Flask极限挑战——开发出全文搜索引擎

   今天学习过程中写了一个flask搜索引擎包括爬虫和搜索页面。功能有全文搜索,分页,爬虫等等。

只需安装flask和jieba即可:

pip install flask jieba

图片

图片

搜索引擎后端:

from flask import Flask, render_template, request, session, jsonify
import sqlite3
import jieba
import math
import string
import re

app = Flask(__name__)
DATABASE = 'data.db'


def create_database():
    conn = sqlite3.connect(DATABASE)
    c = conn.cursor()
    c.execute('''CREATE VIRTUAL TABLE IF NOT EXISTS contents USING fts5(
        title, url , favicon , description , content , keywords , date,img )''')
    conn.commit()
    conn.close()


def tokenize(title):
    words = [word for word in jieba.cut(title) if word not in string.punctuation]  # 分词并去掉标点符号
    keywords = [word for word in words if len(word) > 1]  # 去掉单个字
    keywords = list(set(keywords))  # 去重
    keywords.sort(key=words.index)  # 按在title中出现的顺序排序
    keyword_str = ' '.join(keywords)  # 将关键词列表转换为以空格分隔的字符串
    keyword_str = ''.join(filter(lambda x: x not in string.punctuation, keyword_str))  # 去掉字符串中的标点符号
    return keyword_str


def search_contents(query, offset, per_page):
    conn = sqlite3.connect(DATABASE)
    conn.row_factory = sqlite3.Row
    c = conn.cursor()
    c.execute("SELECT COUNT(*) FROM contents WHERE keywords MATCH :query",
              {'query': query})
    total_results = c.fetchone()[0]  # 获取搜索结果总数
    total_pages = calculate_total_pages(total_results, per_page)  # 计算总页数
    if offset >= total_results:
        offset = (total_pages - 1) * per_page
    c.execute("SELECT title, url, favicon, description, keywords, date FROM contents WHERE keywords MATCH :query LIMIT :per_page OFFSET :offset",
              {'query': query, 'per_page': per_page, 'offset': offset})
    rows = c.fetchall()
    conn.close()
    return {'results': [dict(row) for row in rows],
            'total_results': total_results,
            'total_pages': total_pages}


def calculate_total_pages(total_results, per_page):
    return math.ceil(total_results / per_page)


@app.before_request
def session_online():
    session_id = request.cookies.get('session_id')
    online = session.get('Online', 0)
    if session_id is not None:
        online += 1
    session['Online'] = online


@app.route('/get_suggestions')
def get_suggestions():
    query = request.args.get('q')

    conn = sqlite3.connect(DATABASE)
    c = conn.cursor()

    # 在contents表中查询包含输入关键词的title列,最多返回5个结果
    c.execute("SELECT title FROM contents WHERE title LIKE ? LIMIT 5", ('%' + query + '%',))
    suggestions = [row[0] for row in c.fetchall()]

    conn.close()

    return jsonify(suggestions=suggestions)

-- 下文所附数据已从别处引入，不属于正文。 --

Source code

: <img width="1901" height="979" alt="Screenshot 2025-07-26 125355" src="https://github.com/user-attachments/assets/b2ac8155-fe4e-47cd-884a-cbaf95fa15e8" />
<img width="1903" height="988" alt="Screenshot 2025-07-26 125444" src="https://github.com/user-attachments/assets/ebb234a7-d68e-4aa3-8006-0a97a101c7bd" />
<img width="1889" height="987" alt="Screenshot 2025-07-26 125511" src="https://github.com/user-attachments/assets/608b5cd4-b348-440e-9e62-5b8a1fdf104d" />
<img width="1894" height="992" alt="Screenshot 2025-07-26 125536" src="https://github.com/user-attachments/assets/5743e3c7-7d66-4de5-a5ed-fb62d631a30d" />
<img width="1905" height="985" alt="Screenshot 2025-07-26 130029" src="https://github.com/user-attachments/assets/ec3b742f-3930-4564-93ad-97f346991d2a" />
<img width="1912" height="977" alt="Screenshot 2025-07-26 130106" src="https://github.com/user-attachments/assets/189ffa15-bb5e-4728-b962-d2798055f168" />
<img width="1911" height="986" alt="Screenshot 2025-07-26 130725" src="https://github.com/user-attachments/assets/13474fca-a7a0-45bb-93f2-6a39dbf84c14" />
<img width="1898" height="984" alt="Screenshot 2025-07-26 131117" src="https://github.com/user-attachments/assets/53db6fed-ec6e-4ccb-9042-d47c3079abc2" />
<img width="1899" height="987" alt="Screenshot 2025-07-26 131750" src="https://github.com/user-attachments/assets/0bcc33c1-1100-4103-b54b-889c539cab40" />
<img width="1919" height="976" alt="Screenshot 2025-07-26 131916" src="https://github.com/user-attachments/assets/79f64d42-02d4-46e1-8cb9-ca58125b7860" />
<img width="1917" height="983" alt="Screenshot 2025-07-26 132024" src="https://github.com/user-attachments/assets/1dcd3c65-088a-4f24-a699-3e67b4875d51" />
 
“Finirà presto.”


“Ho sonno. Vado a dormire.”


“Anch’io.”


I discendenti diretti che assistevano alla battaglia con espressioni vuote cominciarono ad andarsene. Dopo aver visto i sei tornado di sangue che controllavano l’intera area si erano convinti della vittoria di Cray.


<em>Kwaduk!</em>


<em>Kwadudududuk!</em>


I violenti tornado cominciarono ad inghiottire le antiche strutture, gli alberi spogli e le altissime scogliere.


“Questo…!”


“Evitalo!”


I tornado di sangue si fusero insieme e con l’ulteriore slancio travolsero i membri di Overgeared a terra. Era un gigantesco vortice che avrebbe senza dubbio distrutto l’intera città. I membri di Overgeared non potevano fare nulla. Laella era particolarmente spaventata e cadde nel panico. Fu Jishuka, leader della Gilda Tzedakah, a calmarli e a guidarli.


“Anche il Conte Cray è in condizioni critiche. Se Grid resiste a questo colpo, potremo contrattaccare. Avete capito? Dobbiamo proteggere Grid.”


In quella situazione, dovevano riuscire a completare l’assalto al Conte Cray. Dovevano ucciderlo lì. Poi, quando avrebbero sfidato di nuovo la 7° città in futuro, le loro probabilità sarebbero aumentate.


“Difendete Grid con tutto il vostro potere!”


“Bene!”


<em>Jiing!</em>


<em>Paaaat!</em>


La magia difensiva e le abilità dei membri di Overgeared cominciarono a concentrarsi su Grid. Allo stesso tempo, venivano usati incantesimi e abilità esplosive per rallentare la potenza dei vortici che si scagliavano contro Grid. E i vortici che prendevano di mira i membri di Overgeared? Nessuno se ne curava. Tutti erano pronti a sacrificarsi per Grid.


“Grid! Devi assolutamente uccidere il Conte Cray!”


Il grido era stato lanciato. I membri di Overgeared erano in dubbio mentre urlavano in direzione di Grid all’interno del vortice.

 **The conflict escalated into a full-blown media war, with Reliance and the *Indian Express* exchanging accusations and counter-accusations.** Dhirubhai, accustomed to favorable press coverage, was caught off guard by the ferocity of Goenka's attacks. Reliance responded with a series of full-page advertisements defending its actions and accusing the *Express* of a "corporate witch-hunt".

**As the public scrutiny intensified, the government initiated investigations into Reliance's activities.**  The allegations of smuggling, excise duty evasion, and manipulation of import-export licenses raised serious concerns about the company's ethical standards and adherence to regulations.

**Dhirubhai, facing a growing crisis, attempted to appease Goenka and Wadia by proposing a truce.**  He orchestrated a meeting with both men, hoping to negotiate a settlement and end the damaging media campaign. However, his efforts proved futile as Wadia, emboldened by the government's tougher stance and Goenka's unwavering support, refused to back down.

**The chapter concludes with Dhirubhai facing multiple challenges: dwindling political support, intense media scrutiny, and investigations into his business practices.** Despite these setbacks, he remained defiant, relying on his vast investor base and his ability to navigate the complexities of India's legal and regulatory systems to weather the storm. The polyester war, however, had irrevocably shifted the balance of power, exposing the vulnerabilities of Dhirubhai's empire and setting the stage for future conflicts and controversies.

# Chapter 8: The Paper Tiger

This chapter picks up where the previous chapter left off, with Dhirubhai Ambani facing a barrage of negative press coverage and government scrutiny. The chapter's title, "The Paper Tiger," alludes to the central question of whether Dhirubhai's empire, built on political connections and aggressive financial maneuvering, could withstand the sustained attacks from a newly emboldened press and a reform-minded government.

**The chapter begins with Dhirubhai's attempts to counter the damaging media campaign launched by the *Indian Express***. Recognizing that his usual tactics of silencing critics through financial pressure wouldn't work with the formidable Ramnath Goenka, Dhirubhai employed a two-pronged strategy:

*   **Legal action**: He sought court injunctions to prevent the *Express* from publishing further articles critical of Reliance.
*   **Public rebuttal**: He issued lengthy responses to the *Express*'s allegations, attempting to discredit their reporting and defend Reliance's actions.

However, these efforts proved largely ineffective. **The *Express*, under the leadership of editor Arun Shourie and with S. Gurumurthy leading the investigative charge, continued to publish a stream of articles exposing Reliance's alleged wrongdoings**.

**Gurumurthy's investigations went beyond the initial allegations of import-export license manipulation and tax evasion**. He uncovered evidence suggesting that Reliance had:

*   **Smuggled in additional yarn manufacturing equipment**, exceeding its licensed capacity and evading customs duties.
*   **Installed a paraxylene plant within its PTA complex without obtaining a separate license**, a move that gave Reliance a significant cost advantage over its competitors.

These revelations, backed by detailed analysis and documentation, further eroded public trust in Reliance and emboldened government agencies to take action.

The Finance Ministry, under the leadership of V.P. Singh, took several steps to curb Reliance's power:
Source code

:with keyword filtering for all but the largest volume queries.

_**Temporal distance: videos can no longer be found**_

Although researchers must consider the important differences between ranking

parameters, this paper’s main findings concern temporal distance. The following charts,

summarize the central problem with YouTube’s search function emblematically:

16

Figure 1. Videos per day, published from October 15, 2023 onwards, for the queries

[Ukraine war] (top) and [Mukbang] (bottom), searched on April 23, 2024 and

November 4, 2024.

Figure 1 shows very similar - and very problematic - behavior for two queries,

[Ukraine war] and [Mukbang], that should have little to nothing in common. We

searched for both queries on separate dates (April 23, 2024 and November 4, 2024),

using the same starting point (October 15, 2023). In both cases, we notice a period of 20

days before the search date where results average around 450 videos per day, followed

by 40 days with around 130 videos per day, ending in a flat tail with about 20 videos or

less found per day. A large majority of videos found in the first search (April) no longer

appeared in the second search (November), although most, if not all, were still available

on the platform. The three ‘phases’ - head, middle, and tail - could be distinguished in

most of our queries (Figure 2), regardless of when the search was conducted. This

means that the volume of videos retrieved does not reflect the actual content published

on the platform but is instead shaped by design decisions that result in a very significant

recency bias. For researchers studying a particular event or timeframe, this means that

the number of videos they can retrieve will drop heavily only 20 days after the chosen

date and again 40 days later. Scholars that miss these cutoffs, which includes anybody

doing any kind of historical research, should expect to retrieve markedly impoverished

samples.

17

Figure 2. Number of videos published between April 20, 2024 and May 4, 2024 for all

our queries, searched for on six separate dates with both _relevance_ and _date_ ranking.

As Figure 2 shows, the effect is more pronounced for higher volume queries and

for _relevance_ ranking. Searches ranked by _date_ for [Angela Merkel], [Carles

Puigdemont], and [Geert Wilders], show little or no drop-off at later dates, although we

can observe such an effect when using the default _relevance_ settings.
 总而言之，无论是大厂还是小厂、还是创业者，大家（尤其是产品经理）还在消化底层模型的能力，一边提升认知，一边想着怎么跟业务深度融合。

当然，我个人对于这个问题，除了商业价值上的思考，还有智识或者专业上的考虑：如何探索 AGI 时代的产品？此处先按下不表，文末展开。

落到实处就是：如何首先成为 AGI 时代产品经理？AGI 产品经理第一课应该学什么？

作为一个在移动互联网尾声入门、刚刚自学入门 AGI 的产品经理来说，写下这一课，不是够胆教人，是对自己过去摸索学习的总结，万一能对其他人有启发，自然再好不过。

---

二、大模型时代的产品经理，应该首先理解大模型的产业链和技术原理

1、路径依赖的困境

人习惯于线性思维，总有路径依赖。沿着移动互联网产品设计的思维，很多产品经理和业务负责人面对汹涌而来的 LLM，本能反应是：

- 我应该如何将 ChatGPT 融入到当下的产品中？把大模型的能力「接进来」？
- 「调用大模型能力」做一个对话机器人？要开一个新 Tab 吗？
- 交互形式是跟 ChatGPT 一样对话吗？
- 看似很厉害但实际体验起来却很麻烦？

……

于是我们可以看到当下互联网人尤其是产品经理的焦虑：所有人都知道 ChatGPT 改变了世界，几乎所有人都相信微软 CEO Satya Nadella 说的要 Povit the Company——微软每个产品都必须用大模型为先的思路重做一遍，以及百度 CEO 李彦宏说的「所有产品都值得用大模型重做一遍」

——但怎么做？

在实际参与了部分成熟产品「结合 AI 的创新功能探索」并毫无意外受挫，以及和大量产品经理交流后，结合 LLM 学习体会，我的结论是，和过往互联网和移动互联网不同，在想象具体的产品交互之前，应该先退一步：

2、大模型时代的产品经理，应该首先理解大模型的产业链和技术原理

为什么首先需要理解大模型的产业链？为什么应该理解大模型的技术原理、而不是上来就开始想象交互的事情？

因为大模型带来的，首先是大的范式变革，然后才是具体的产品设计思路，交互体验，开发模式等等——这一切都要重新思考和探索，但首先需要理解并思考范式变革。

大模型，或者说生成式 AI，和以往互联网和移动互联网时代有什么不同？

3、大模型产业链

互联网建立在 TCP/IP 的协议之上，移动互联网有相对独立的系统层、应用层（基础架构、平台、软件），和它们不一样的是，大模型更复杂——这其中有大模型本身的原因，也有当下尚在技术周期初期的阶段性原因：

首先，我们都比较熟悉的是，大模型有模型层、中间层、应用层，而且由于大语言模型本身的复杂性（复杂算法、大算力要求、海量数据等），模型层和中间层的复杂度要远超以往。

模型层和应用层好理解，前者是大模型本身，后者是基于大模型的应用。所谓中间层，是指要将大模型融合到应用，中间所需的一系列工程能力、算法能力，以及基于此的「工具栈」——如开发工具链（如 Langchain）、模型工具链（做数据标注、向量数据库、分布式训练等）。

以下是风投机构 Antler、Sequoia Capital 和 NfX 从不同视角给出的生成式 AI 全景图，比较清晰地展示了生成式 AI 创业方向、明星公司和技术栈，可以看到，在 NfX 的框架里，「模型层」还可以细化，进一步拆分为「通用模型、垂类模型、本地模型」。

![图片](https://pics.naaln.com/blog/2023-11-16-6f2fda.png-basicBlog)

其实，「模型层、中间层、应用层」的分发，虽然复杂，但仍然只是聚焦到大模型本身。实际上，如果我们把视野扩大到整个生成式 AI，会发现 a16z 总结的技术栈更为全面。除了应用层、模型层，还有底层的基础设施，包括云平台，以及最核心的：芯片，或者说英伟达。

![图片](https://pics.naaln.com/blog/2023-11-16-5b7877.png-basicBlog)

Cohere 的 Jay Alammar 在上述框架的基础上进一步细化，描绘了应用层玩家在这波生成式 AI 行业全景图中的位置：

@app.route('/', methods=['GET'])
def index():
    # 处理搜索请求
    query = request.args.get('q', '')  # 获取查询关键词,默认为空字符串
    page = request.args.get('page', '1')  # 获取当前页数,默认为第1页
    per_page = 10  # 每页显示的结果数量
    offset = (int(page) - 1) * per_page  # 计算偏移量
    online = session.get('Online', 0)
    if query:
        # 搜索网页内容
        content_result = search_contents(tokenize(query), offset, per_page)

        return render_template('index.html',
                               query=query,
                               content_result=content_result['results'],
                               total_results=content_result['total_results'],  # 显示搜索结果总数
                               total_pages=content_result['total_pages'],
                               current_page=int(page),
                               online=online)
    else:
        return render_template('index.html',
                               online=online)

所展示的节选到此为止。